26 March 2012

We don't want people to remember their interactions with Facebook

Facebook is playing a different design game than the rest of Silicon Valley. Instead of obsessing about making tasks like posting a photo easier or making the interface more beautiful, Facebook is getting its product out of the way. The goal, explains Cox, is to "make the experience of using Facebook as seamless and easy as talking to people in real life." That sounds like the absence of design, but the simplicity of the look and the reach of the service has attracted top designers....
"The biggest thing that's different is that Facebook is not about human-computer interaction," says Cox. Most designers in the computer industry have focused on helping humans interact with machines. But Facebook is about human-to-human interaction. "We don't want people to remember their interactions with Facebook," says director of design Kate Aronowitz. "We want them to remember their interactions with their friends and family." Cox calls this "social design"....
E. B. Boyd, "The Design of Happiness: Why design is the secret engine of the social network," Fast Company, Mar 2012,
www.fastcompany.com/magazine/164/designing-facebook.

23 March 2012

“Can you imagine looking at that every day? It’s not just a little thing. It’s something we have to do right.”

I’ll know it when I see it. That was Jobs’s credo, and until he saw it his perfectionism kept him on edge. He looked at the title bars—the headers that run across the top of windows and documents—that his team of software developers had designed for the original Macintosh and decided he didn’t like them. He forced the developers to do another version, and then another, about twenty iterations in all, insisting on one tiny tweak after another, and when the developers protested that they had better things to do he shouted, “Can you imagine looking at that every day? It’s not just a little thing. It’s something we have to do right.”

Malcolm Gladwell, "The Tweaker: The real genius of Steve Jobs," The New Yorker, 14 Nov 2011, www.newyorker.com/reporting/2011/11/14/111114fa_fact_gladwell,
via Sam Grigg.

13 March 2012

Jony Ive on Design at Apple

Q: What makes design different at Apple?
A: We struggle with the right words to describe the design process at Apple, but it is very much about designing and prototyping and making. When you separate those, I think the final result suffers. If something is going to be better, it is new, and if it’s new you are confronting problems and challenges you don’t have references for. To solve and address those requires a remarkable focus. There’s a sense of being inquisitive and optimistic, and you don’t see those in combination very often.
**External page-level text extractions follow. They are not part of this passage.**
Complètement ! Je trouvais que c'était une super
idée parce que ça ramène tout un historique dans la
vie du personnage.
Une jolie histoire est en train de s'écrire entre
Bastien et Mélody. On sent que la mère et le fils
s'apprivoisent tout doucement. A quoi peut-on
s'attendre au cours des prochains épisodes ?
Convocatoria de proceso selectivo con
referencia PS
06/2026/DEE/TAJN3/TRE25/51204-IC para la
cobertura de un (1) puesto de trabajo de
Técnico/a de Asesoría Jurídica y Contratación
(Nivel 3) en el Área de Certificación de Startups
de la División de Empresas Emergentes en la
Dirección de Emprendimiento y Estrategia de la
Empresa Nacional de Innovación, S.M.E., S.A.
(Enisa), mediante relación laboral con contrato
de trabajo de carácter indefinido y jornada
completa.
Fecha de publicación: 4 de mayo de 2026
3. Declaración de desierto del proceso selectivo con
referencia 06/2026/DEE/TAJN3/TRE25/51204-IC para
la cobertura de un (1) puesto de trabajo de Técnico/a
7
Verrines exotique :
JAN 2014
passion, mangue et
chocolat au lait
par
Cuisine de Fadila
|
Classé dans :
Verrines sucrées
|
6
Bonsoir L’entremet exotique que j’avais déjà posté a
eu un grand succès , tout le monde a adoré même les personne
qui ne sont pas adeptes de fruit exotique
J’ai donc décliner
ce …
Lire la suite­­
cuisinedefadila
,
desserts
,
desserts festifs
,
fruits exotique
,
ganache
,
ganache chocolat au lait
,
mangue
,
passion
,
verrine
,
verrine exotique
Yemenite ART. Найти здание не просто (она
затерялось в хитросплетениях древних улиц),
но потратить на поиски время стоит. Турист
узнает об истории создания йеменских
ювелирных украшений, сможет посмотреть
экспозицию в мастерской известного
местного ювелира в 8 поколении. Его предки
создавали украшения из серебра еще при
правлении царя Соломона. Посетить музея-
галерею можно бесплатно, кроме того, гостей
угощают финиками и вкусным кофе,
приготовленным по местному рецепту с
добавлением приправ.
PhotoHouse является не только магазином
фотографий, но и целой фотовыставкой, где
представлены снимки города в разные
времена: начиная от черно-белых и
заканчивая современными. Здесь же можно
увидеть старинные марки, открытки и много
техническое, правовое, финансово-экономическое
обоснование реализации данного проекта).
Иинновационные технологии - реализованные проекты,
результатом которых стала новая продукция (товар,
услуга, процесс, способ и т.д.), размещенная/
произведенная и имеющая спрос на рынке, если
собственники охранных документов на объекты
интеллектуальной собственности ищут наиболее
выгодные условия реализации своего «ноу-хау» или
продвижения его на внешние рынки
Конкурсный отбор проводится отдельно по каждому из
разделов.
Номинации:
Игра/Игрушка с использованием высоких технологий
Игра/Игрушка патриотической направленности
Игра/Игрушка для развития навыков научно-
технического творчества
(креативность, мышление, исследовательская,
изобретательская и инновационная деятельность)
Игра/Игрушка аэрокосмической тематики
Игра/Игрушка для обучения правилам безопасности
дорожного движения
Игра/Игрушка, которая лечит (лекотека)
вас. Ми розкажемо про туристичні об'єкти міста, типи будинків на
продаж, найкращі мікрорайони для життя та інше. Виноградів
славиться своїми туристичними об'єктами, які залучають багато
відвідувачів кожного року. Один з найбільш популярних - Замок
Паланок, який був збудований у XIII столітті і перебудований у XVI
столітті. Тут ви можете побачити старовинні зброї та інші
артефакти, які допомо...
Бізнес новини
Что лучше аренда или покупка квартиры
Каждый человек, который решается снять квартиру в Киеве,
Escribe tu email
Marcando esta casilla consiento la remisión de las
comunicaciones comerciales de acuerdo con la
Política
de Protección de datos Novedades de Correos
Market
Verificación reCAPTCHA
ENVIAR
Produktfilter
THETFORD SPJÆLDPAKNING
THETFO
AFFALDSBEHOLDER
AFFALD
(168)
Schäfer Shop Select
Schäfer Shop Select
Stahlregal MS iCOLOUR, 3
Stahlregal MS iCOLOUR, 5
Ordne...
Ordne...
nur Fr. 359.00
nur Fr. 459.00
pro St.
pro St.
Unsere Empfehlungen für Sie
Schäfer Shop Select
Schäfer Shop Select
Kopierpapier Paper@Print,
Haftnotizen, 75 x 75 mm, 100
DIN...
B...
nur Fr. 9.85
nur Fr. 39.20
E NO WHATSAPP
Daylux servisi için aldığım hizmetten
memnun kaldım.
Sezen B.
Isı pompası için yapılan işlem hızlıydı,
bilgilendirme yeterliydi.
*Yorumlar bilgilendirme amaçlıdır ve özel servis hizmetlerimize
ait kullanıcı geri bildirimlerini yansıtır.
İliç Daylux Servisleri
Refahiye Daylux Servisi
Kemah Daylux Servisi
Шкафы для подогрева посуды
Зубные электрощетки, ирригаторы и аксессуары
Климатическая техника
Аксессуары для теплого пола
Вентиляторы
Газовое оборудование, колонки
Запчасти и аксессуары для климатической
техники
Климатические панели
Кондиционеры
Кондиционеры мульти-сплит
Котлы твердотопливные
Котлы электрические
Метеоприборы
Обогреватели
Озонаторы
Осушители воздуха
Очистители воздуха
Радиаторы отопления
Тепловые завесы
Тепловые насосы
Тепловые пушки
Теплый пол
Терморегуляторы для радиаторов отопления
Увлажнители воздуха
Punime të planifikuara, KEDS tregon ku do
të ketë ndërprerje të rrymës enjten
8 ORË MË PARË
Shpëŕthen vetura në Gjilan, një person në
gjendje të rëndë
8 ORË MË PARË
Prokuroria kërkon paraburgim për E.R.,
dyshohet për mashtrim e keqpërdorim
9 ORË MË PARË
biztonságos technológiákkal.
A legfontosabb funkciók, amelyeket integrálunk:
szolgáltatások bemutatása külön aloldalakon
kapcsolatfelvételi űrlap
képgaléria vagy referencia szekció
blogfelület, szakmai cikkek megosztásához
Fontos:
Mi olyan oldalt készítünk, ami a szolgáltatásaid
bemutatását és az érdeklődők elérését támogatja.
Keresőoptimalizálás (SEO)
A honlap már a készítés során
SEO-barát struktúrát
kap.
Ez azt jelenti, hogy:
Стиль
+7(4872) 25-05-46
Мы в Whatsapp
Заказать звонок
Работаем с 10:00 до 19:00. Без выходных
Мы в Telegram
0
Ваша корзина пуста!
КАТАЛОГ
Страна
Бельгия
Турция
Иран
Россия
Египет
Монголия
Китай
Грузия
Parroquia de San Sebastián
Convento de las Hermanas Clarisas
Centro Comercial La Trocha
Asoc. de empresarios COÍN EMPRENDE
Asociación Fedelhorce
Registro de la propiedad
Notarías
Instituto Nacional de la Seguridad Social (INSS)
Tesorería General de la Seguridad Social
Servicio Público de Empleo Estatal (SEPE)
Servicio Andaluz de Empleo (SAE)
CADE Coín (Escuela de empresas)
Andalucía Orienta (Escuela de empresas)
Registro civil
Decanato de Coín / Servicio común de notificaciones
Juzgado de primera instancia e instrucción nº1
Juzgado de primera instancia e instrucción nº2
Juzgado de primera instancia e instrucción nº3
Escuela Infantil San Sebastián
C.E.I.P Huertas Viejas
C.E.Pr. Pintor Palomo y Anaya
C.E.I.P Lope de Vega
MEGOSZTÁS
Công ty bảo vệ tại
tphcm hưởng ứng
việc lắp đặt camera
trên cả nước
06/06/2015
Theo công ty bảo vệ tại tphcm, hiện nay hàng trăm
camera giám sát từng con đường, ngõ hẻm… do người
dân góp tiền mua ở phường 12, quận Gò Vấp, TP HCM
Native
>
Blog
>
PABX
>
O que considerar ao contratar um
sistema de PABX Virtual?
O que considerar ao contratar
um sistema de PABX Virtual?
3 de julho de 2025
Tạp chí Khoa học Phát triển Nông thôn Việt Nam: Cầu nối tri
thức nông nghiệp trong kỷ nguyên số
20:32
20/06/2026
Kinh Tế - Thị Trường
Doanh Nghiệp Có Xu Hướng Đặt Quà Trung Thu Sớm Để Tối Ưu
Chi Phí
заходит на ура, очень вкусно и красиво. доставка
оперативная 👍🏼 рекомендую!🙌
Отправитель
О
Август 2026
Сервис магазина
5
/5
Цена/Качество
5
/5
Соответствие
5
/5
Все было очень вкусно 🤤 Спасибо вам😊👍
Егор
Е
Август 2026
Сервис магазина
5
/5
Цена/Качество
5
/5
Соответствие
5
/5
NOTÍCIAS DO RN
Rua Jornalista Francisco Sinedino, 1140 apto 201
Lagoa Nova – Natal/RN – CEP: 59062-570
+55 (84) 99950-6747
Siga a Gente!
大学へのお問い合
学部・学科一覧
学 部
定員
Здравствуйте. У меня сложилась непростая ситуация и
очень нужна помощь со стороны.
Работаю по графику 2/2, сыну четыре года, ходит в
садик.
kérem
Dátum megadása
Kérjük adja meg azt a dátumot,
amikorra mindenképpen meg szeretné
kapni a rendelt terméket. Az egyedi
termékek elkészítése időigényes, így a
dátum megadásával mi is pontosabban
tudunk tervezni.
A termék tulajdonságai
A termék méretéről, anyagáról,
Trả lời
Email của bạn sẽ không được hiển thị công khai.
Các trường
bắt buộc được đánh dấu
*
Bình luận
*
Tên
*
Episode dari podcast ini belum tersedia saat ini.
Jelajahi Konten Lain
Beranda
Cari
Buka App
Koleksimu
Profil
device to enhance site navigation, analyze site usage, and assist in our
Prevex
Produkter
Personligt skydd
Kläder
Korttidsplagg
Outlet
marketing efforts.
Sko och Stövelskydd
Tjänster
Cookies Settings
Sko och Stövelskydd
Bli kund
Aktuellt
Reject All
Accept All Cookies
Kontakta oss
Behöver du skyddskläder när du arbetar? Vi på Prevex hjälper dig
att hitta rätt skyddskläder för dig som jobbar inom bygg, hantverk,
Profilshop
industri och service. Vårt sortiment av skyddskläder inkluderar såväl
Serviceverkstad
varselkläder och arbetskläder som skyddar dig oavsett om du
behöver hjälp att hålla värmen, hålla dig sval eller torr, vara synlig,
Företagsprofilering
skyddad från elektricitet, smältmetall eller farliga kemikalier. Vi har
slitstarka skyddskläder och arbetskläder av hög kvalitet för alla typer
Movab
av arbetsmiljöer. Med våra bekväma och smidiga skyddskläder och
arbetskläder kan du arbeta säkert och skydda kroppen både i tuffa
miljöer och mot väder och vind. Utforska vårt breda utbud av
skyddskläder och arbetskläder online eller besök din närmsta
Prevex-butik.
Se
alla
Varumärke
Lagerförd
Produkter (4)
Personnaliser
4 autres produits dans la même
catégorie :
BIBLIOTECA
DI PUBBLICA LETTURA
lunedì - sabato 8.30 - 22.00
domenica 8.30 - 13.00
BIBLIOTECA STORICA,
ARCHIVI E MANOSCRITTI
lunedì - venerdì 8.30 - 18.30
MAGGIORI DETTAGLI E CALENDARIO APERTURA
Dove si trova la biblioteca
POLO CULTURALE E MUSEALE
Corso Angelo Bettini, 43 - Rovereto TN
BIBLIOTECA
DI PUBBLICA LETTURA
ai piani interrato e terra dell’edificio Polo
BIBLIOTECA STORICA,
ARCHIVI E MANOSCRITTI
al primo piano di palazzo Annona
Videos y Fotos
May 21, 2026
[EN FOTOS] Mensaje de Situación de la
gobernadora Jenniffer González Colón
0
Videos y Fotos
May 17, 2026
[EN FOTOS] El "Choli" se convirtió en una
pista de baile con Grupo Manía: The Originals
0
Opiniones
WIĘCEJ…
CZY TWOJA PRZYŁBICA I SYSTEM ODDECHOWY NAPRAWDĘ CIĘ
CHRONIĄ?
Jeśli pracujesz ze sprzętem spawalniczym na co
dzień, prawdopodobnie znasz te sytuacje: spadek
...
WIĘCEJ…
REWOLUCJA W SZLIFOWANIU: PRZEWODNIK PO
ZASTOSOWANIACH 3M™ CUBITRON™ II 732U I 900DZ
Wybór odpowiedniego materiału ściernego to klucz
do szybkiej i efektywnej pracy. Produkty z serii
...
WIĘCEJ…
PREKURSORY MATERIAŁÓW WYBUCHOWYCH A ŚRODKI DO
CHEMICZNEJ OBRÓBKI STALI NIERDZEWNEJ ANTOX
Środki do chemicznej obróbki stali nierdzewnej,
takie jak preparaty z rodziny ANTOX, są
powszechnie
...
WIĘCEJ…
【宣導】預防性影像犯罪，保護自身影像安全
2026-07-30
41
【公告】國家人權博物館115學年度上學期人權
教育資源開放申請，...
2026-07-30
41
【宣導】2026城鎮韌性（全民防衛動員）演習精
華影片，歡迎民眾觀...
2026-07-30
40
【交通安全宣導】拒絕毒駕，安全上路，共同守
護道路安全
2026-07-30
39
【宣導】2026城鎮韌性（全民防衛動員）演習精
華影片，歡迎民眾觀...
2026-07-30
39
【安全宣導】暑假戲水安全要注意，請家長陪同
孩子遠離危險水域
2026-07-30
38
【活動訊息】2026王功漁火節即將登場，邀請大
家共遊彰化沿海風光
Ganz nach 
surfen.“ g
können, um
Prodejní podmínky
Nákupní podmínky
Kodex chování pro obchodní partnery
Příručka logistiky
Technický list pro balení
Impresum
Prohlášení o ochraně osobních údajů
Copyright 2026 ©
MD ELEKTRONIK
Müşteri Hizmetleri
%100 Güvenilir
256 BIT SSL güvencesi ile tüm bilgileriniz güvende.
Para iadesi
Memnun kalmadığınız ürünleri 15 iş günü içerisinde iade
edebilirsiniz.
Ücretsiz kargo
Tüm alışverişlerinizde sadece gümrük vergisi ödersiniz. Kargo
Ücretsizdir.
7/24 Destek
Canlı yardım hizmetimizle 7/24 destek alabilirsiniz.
Q: How does a new product come about at Apple?
A: What I love about the creative process, and this may sound naive, but it is this idea that one day there is no idea, and no solution, but then the next day there is an idea. I find that incredibly exciting and conceptually actually remarkable.
The nature of having ideas and creativity is incredibly inspiring. There is an idea which is solitary, fragile and tentative and doesn’t have form.
What we’ve found here is that it then becomes a conversation, although remains very fragile.
When you see the most dramatic shift is when you transition from an abstract idea to a slightly more material conversation. But when you
made a 3D model, however crude, you bring form to a nebulous idea, and everything changes - the entire process shifts. It galvanises and brings focus from a broad group of people. It’s a remarkable process.

Q: What makes a great designer?
A: It is so important to be light on your feet, inquisitive and interested in being wrong. You have that wonderful fascination with the what if questions, but you also need absolute focus and a keen insight into the context and what is important - that is really terribly important. Its about contradictions you have to navigate.
Mark Prigg, "Sir Jonathan Ive: The iMan cometh," London Evening Standard, 12 Mar 2012,
www.thisislondon.co.uk/lifestyle/london-life/sir-jonathan-ive-the-iman-cometh-7562170.html via Core 77.